* begin Data entries *

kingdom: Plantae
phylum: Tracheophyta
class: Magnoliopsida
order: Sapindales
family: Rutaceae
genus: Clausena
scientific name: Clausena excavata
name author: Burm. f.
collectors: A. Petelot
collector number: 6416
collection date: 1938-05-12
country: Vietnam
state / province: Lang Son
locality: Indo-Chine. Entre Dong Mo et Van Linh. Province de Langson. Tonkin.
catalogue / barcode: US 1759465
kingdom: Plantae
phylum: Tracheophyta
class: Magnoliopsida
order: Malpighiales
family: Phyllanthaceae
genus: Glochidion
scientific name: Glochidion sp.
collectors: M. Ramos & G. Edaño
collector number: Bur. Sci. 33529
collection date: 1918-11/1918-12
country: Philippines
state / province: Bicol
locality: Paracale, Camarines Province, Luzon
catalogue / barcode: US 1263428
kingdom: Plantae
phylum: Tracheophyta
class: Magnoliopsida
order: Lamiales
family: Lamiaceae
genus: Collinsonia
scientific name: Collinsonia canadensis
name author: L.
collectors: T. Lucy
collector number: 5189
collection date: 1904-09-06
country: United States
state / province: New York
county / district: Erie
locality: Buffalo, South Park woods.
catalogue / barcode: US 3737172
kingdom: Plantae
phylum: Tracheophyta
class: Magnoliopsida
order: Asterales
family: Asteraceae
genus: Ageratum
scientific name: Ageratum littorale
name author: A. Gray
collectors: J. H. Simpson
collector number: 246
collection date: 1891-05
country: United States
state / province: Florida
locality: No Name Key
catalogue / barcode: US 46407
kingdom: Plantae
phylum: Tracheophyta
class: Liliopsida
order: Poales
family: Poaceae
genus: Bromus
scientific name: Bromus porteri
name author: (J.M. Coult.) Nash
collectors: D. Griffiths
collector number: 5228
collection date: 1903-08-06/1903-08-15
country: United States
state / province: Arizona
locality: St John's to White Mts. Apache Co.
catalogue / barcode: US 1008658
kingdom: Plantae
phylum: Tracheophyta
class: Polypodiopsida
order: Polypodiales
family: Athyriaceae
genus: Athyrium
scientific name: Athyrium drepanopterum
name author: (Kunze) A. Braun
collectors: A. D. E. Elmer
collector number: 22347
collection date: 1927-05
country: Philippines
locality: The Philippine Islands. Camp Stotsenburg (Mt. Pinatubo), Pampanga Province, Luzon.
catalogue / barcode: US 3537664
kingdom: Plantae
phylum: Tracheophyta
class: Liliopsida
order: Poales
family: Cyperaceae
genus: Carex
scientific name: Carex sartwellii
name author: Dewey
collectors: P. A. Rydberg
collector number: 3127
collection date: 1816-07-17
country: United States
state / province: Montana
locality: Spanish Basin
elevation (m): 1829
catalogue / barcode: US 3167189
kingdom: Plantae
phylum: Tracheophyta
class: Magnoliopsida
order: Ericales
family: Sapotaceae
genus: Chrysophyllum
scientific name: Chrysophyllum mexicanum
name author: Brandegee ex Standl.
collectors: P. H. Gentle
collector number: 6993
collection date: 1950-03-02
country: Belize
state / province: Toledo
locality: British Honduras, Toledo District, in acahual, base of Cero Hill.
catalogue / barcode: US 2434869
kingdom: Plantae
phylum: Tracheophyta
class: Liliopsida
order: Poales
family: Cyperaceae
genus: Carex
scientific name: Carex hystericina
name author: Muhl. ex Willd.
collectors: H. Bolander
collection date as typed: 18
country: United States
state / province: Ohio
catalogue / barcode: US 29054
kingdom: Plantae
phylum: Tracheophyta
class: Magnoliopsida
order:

* end Data entries *

Instructions to follow:
Starting at the first line and ending at the line that contains "collection date: 1891-05", write these lines out again, switching "collectors" to "collected by" and leaving everything else unchanged.

Result for this exercise:
kingdom: Plantae
phylum: Tracheophyta
class: Magnoliopsida
order: Sapindales
family: Rutaceae
genus: Clausena
scientific name: Clausena excavata
name author: Burm. f.
collected by: A. Petelot
collector number: 6416
collection date: 1938-05-12
country: Vietnam
state / province: Lang Son
locality: Indo-Chine. Entre Dong Mo et Van Linh. Province de Langson. Tonkin.
catalogue / barcode: US 1759465
kingdom: Plantae
phylum: Tracheophyta
class: Magnoliopsida
order: Malpighiales
family: Phyllanthaceae
genus: Glochidion
scientific name: Glochidion sp.
collected by: M. Ramos & G. Edaño
collector number: Bur. Sci. 33529
collection date: 1918-11/1918-12
country: Philippines
state / province: Bicol
locality: Paracale, Camarines Province, Luzon
catalogue / barcode: US 1263428
kingdom: Plantae
phylum: Tracheophyta
class: Magnoliopsida
order: Lamiales
family: Lamiaceae
genus: Collinsonia
scientific name: Collinsonia canadensis
name author: L.
collected by: T. Lucy
collector number: 5189
collection date: 1904-09-06
country: United States
state / province: New York
county / district: Erie
locality: Buffalo, South Park woods.
catalogue / barcode: US 3737172
kingdom: Plantae
phylum: Tracheophyta
class: Magnoliopsida
order: Asterales
family: Asteraceae
genus: Ageratum
scientific name: Ageratum littorale
name author: A. Gray
collected by: J. H. Simpson
collector number: 246
collection date: 1891-05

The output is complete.